Let’s step back here for a moment and take a broader perspective. Why are we having so much trouble with just two or three or four kids when our forebears generally had much larger families and apparently did not crumble under the pressure? I think it is vital to recall just how different times are today from the way things used to be. Life was much, much harder “back in the day.” Things we take for granted today could not have even been imagined before 150 years ago or so. Electricity in every house, air conditioning and heat, running water everywhere, not to mention computers, the internet, and smartphones. It used to be that you had to work all day every day just to put enough food on the table to survive, and that the majority of the population wasn’t entirely sure they would have it on a regular basis. It used to be that for most of the year you suffered because it was too cold or too hot, depending on where you lived. It used to be that people had more kids because they needed them to work on the farm! And let’s not forget that “family” and “community” were much stronger terms before the world of cars and telecommunication – even your great-grandmother would have been scandalized at the thought of two people trying to raise a couple of kids on their own!
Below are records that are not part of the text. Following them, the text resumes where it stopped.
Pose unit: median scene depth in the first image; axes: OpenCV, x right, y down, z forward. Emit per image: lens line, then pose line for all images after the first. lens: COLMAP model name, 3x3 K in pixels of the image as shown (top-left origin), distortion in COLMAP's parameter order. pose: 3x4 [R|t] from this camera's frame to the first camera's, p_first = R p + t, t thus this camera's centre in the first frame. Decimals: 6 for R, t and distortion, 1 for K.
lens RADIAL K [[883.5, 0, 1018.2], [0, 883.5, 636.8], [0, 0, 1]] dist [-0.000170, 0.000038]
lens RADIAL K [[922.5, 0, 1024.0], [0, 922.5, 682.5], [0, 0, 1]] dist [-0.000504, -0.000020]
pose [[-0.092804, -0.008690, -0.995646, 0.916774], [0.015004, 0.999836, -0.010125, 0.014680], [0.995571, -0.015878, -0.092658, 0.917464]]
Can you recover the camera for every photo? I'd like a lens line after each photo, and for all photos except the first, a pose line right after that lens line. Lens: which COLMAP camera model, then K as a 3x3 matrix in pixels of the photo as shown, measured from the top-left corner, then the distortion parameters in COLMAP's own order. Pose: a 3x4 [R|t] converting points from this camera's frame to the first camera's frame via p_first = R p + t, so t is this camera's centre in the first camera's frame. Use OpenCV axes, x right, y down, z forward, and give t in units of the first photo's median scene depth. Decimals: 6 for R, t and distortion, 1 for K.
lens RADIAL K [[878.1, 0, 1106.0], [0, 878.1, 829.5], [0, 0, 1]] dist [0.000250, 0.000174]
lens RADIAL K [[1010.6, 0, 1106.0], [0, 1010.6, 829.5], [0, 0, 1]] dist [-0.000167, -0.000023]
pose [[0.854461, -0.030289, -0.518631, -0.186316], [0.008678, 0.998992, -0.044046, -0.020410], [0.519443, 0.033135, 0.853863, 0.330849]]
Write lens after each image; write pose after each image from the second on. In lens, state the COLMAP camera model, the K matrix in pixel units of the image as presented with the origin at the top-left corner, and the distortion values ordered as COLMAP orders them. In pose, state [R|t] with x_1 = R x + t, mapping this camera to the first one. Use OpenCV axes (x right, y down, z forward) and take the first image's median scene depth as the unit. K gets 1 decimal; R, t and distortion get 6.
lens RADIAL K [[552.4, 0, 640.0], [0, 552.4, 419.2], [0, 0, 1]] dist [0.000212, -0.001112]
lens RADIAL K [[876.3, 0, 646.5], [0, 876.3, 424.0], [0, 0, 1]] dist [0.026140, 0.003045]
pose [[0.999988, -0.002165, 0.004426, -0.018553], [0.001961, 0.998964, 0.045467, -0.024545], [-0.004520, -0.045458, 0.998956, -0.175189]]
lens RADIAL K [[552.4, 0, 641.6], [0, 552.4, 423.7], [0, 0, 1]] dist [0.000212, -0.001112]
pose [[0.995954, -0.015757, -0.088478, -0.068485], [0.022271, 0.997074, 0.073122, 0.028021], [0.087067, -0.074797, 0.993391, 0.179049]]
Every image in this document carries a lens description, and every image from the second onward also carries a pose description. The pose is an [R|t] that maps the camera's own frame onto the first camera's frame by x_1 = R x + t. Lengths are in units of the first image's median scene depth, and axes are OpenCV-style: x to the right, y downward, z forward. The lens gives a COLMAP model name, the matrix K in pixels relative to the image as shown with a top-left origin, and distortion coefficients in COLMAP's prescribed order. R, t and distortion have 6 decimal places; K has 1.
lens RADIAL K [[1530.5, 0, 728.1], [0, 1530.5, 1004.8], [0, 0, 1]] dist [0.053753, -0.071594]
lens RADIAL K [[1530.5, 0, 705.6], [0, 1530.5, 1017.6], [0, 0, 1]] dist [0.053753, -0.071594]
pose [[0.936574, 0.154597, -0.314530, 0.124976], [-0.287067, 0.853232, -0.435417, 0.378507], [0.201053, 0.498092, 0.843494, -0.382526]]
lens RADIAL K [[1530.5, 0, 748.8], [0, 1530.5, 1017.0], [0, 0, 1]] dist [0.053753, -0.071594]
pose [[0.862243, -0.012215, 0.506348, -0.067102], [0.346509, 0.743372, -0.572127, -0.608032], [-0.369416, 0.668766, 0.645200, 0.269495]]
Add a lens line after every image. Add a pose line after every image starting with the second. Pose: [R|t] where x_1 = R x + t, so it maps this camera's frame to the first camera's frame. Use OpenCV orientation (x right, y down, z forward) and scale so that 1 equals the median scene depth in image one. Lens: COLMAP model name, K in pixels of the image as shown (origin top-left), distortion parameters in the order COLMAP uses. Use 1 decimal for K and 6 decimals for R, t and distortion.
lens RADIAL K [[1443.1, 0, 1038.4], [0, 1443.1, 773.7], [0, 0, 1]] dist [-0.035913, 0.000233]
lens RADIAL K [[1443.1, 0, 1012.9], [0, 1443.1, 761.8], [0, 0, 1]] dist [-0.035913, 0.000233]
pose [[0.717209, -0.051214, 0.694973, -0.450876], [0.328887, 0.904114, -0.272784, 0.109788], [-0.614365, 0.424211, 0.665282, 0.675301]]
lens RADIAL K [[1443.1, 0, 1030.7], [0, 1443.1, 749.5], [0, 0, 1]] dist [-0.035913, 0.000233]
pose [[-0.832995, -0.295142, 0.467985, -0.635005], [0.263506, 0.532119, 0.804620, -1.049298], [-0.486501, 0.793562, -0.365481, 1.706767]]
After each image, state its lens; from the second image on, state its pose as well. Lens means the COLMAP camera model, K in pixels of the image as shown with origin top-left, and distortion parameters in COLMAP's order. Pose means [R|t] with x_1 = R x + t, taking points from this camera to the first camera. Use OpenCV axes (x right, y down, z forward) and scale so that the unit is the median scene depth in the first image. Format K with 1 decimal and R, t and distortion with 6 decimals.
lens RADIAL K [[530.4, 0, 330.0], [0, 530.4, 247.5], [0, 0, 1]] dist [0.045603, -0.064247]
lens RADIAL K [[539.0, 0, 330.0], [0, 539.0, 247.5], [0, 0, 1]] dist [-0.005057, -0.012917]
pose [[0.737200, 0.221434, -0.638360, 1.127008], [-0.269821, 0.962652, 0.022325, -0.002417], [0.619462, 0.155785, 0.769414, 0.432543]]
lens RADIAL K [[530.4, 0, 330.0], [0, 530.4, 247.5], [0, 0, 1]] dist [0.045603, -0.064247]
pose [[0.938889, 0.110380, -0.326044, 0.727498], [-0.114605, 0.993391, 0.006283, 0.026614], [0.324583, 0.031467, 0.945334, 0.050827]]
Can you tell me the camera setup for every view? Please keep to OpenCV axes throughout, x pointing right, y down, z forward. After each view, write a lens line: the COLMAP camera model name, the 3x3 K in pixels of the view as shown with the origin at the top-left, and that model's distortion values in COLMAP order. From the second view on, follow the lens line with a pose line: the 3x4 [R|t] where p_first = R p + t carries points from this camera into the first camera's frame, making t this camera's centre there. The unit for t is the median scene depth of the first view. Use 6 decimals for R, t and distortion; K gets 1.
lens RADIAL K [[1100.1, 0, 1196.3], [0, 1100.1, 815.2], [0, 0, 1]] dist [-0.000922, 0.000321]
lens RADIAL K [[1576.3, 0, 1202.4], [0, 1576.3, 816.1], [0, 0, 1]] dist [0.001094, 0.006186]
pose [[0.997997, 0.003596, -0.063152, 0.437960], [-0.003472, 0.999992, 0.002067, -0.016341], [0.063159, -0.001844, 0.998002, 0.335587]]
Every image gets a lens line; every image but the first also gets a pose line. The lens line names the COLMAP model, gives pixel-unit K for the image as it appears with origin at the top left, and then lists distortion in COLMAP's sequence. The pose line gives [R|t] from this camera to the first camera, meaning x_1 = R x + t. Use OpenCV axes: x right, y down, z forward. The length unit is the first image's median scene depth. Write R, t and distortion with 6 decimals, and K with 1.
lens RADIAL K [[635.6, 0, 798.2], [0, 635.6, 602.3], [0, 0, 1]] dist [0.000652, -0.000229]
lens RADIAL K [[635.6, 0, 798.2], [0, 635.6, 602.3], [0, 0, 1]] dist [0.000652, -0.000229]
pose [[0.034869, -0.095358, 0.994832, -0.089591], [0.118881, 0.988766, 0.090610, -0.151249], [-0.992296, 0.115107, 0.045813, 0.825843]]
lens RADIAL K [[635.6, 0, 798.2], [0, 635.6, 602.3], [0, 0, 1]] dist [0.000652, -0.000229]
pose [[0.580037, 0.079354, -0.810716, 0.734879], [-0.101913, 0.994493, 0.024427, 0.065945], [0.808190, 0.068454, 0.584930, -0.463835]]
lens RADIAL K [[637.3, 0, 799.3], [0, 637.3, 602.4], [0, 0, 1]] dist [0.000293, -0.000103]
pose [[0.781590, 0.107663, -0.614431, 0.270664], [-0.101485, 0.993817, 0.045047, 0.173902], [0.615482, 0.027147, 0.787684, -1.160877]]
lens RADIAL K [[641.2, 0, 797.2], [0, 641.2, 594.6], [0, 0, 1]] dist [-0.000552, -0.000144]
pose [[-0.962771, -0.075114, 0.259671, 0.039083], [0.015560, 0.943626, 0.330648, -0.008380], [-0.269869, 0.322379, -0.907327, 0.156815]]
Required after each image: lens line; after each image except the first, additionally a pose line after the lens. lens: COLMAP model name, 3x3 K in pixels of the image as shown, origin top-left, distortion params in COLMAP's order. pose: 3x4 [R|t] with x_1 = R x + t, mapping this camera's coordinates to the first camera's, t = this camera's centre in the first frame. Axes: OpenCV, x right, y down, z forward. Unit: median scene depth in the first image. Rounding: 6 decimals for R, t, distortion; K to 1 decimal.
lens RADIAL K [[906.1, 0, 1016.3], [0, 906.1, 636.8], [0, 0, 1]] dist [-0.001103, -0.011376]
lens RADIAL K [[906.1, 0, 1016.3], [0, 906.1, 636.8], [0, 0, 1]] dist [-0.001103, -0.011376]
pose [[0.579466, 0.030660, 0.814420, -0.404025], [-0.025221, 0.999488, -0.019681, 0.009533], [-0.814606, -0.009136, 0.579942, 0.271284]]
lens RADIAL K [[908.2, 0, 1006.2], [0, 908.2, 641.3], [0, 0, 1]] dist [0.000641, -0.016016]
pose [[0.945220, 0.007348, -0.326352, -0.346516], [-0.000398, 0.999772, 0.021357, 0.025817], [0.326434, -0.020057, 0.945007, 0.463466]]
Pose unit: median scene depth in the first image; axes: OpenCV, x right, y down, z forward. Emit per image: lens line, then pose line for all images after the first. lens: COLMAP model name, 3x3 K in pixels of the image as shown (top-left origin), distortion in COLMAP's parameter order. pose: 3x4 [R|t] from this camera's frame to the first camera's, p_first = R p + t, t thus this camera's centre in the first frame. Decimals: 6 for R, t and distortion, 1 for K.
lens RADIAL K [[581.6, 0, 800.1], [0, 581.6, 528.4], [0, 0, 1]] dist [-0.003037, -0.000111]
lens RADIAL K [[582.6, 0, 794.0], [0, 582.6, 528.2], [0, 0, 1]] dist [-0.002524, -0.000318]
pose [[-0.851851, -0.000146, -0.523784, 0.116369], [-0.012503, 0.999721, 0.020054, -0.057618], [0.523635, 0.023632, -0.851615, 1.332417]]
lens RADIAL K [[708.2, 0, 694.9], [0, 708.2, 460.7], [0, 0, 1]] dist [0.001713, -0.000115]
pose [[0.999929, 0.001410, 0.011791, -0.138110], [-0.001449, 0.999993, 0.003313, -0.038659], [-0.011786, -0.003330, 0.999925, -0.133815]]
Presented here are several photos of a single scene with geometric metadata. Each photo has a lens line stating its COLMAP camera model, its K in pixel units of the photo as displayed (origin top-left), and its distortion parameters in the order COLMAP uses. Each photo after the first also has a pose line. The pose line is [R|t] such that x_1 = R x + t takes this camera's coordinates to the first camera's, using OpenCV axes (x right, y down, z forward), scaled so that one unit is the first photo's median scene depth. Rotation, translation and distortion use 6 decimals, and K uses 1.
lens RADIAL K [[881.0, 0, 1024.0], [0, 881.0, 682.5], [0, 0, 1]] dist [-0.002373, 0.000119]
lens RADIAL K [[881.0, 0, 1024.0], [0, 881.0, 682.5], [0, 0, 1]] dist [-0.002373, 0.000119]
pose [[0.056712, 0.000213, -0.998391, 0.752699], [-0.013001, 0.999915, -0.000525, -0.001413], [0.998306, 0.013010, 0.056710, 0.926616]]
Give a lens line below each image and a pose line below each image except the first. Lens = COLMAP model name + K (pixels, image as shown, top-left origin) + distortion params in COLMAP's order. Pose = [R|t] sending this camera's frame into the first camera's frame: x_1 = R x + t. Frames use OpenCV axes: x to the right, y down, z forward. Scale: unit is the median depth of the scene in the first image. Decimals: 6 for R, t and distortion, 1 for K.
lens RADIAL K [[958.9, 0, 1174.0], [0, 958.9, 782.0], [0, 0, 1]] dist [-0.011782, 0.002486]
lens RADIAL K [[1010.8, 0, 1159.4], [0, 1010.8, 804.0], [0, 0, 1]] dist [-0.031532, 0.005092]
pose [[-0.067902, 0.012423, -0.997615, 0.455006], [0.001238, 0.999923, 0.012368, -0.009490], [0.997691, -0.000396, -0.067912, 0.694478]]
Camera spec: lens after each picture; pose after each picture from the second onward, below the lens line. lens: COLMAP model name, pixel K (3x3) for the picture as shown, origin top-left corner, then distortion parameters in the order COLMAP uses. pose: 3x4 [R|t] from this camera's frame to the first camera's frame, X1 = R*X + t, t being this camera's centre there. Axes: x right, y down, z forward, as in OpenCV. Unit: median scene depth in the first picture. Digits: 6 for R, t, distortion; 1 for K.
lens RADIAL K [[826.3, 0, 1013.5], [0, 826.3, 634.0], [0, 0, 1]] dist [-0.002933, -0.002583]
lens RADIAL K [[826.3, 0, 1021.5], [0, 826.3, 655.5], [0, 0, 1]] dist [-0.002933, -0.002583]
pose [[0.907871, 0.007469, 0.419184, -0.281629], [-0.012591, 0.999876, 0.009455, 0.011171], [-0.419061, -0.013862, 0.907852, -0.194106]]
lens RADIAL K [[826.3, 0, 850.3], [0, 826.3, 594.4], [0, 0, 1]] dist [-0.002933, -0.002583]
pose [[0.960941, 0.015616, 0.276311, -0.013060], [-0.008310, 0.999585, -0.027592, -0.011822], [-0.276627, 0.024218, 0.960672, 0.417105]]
Today everything is designed for you to be comfortable. Comfort as a goal was unthinkable for most of human history. Survival was where it was at. So for us in our coddled and pampered lives to contend with the challenges of childrearing is an entirely different kettle of fish than it was for our ancestors. Chutzpah from a six-year-old somehow doesn’t register high on the concern scale when you are trying to figure out how to keep enough calories coming in to survive the rest of the winter, when you are running low on firewood, and when you’ve already lost two children in childbirth.
So back to us. We’re just not used to life being as hard as it once was. Road bumps that seemed minor back then look like mountains today. We expect the world to work for us, not against us, and when our children don’t follow suit, we go nuts. (This also explains why especially in poor areas you can still find parents who have more children than they can count on their fingers and who aren’t tearful puddles of jelly on the floor – they too don’t have the expectation or experience that life should pretty much be easy.)
Life is not going back to the old way anytime soon. The world is a very different place, and it may be that a large family is for most of us no longer a realistic ambition. That’s okay. Having children has always been an important Jewish value, but it’s not the only one. Being real about the modern world and fulfilling our roles within it is a fine and dandy approach; in fact, we can’t really do it any other way.
So don’t fret. It’s going to be hard. It’s going to be long. I hear it’s nice on the other side of the gauntlet, but I haven’t gotten there yet myself to let you know firsthand. But at the very least, take comfort in the fact that it’s not just you. We’re all struggling – which, let us recall, is not in and of itself a bad thing, especially if you buy into Judaism’s whole personal growth bit – so let’s make peace with the struggle, keep trying to do it better, and support each other as we all hurtle down this crazy road together.